1.) docker run -v; allows your container to mount a host volume or directory. -v : ; docker run -v /tmp/hostdir/:/home/container/data/ myimage:tag
now anything that gets put during run time into /home/container/data/ will show up in /tmp/hostdir/
Docker volume create can create a volume in a docker directory where data will persist as well…

2.) see 1… but how will you tell the container after it is running to do the back up…I am not aware of a way to run through docker an entry point script call in your case “backup” after the container is started…

3.)No t really… each container should be a single thing, separation of concerns stuff… but you can if you think that is best to wrap you head around what is happening.

4.) I had this question also and no one answered… we are thinking like applications and not containers…
The entry point script is for setting up run time configurations… After the container is running, sending it more commands cannot happen through docker… unless you have a script that you want to access on the container through docker exec … docker exec /home/user/
but you may as well expose an API call or something to trigger the event through a simple REST app…

Hope this helps…
Check out my work it might help…

1 Like

Volumes are not limited to store data in /var/lib/docker/volumes/{volumename}. They can do more than that: they can be used to mount remote fileshares or bind any local path (this is not the same as a bind-mount). Also -v /host/path:/container/path is not realy a volume, it is a bind-mount, which does nothing else than the shell command mount --bind {source path} {target path}. A bind-mount gets mounted on top of the target folder, which makes the previous content of the target folder unavailable to the container…

Like zacharyhdb wrote: Seperating the services by concern is the way to go. Use docker-compose.yml to orchestrate your container zoo.

When it commes to your commands:
Make sure to understand the difference of entrypoint scripts and commands in docker. Make sure you understand that your commands can only be provided when the container is created. Due to that your stop command doesn’t make sense.

Take a look at how sameersbn solved it for his gitlab image: He provides examples that create a oneshot container to execute a command and get removed again when finished: docker run --name gitlab -it --rm [OPTIONS] sameersbn/gitlab:13.0.3 app:rake gitlab:backup:create

I realy like that you think about the operation part of the process as well. Seeing someone anticipates backup/restore in the image design is realy nice.

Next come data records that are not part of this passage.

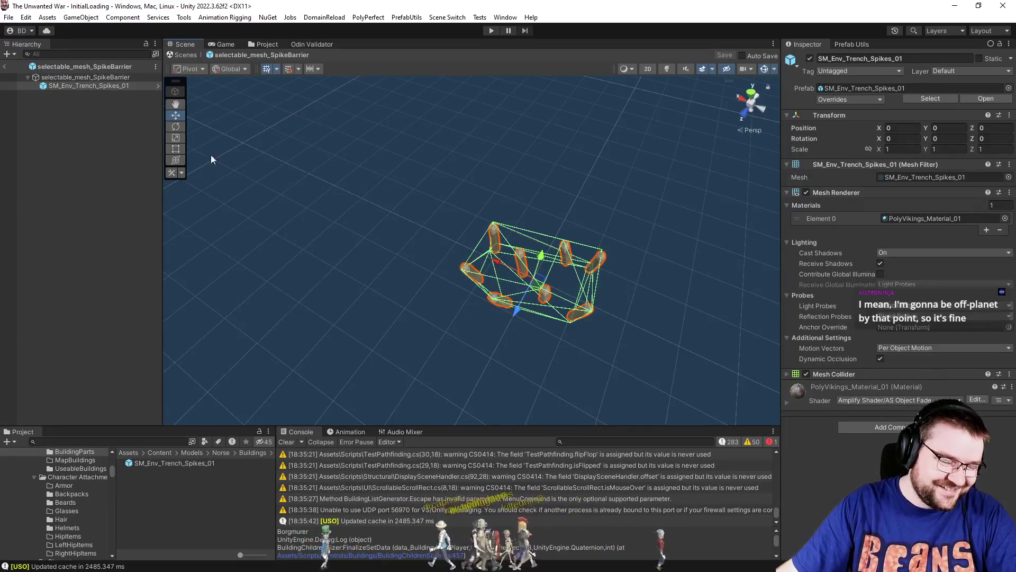
pyautogui.click(234, 44)
pyautogui.click(265, 44)
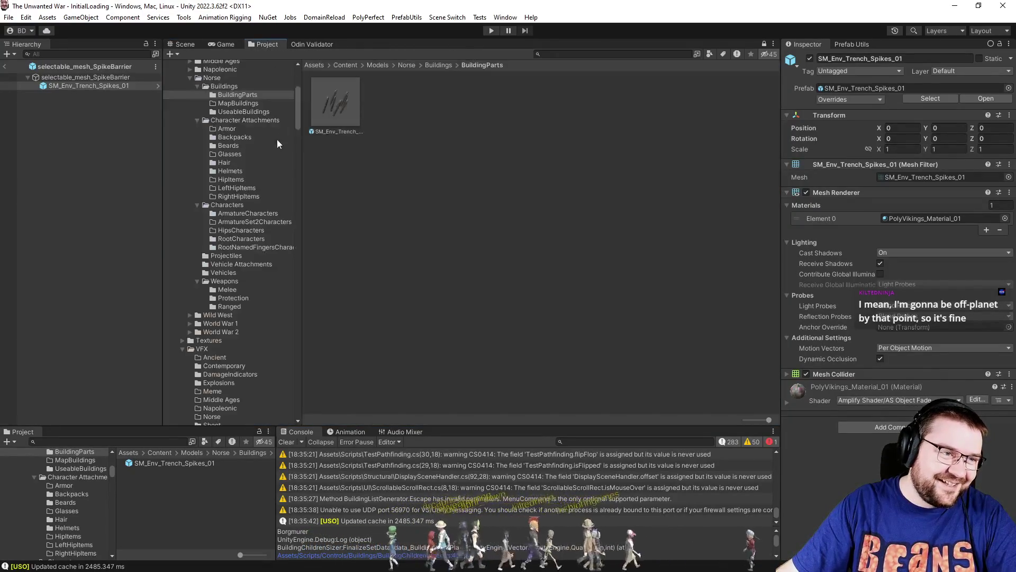
# Open the selectable_pf_SpikeBarrier prefab from the Norwegians SpikeBarrier folder for editing.
pyautogui.scroll(-15, 238, 175)
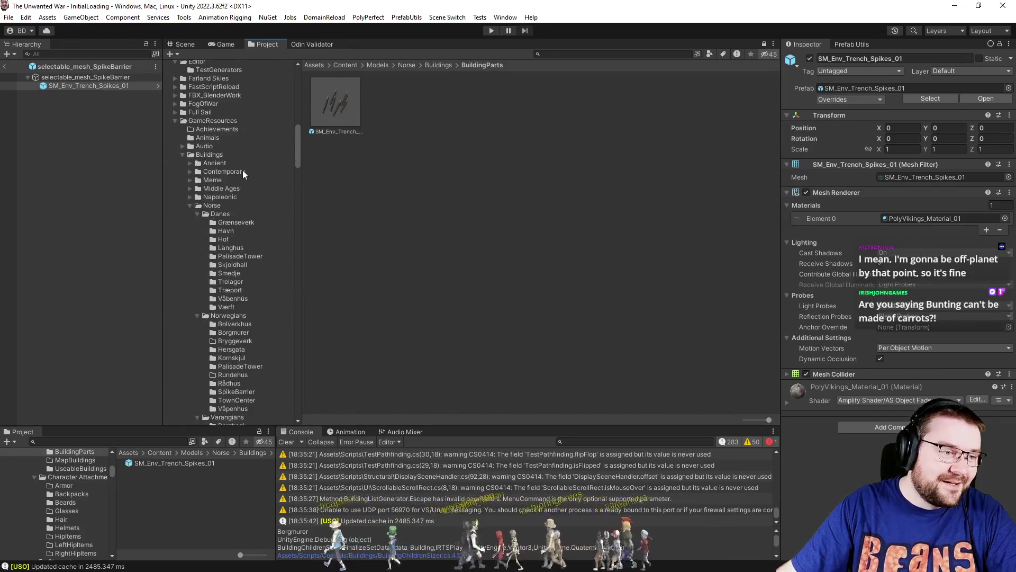
pyautogui.click(236, 232)
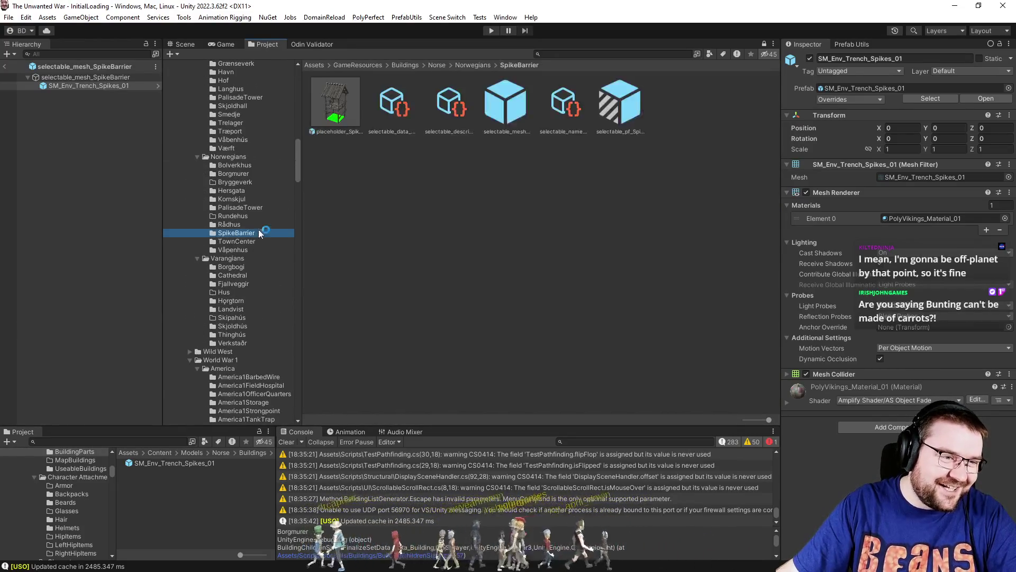
pyautogui.click(621, 108)
pyautogui.doubleClick(622, 107)
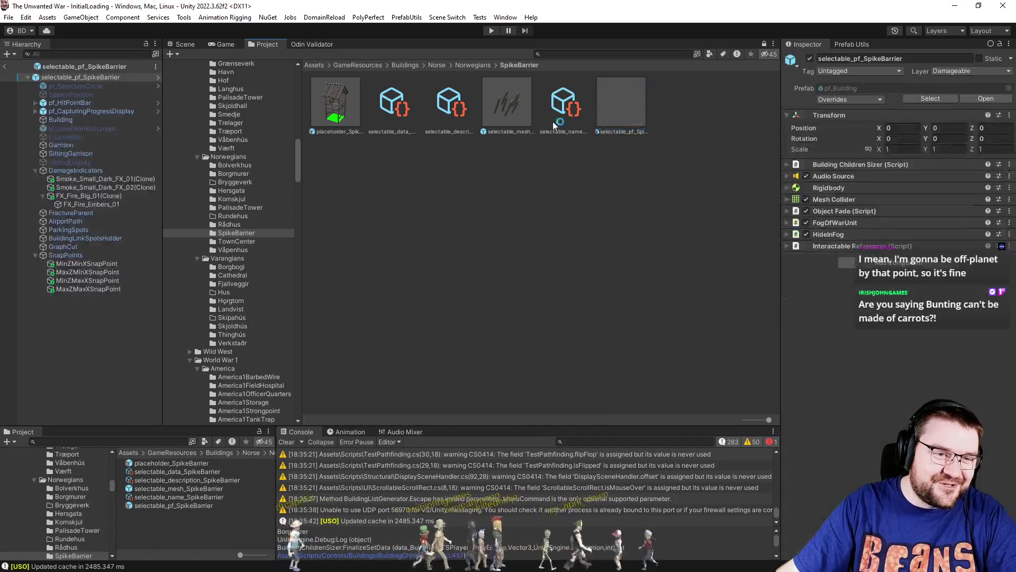
pyautogui.click(185, 44)
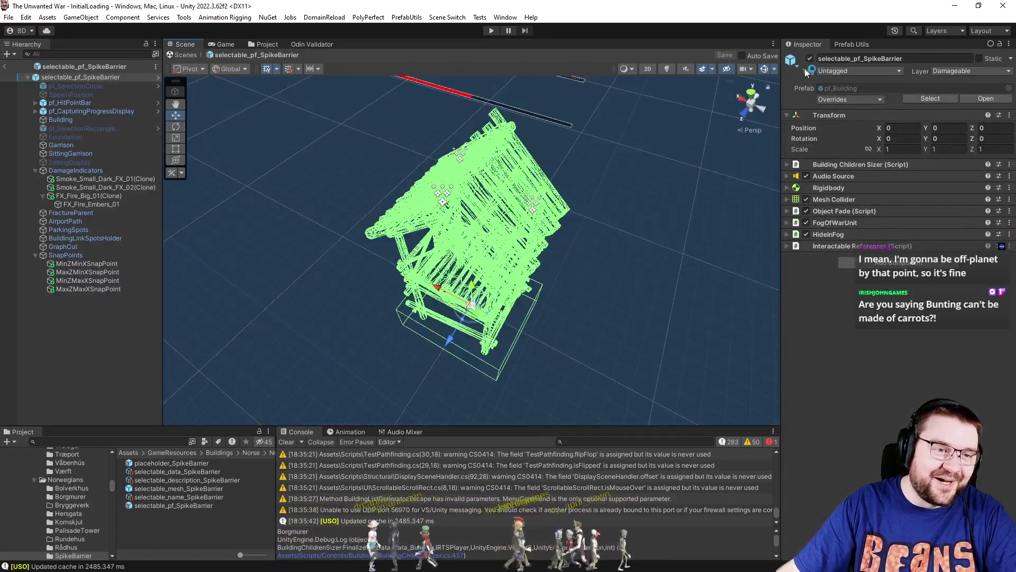
# In Prefab Utils, combine the meshes, reset the building data, then show the Inspector.
pyautogui.click(852, 44)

Thanks. I will try to make a github repo and provide the link here after a few days. Actually there is a few more tools I am going to use. Most of the software dependencies are almost the same. So if I build those softwares separately with docker-compose then the image will cost a huge image on the local disk. Trying to do something experimental.

You can build your own base image that covers a common base for all images. Then use it as the base image of your final images.

In case you missed in the sameersbn/docker-gitlab example, that the real functionality is actualy sourced from this file The entrypoint script and this make up the command handling for the container.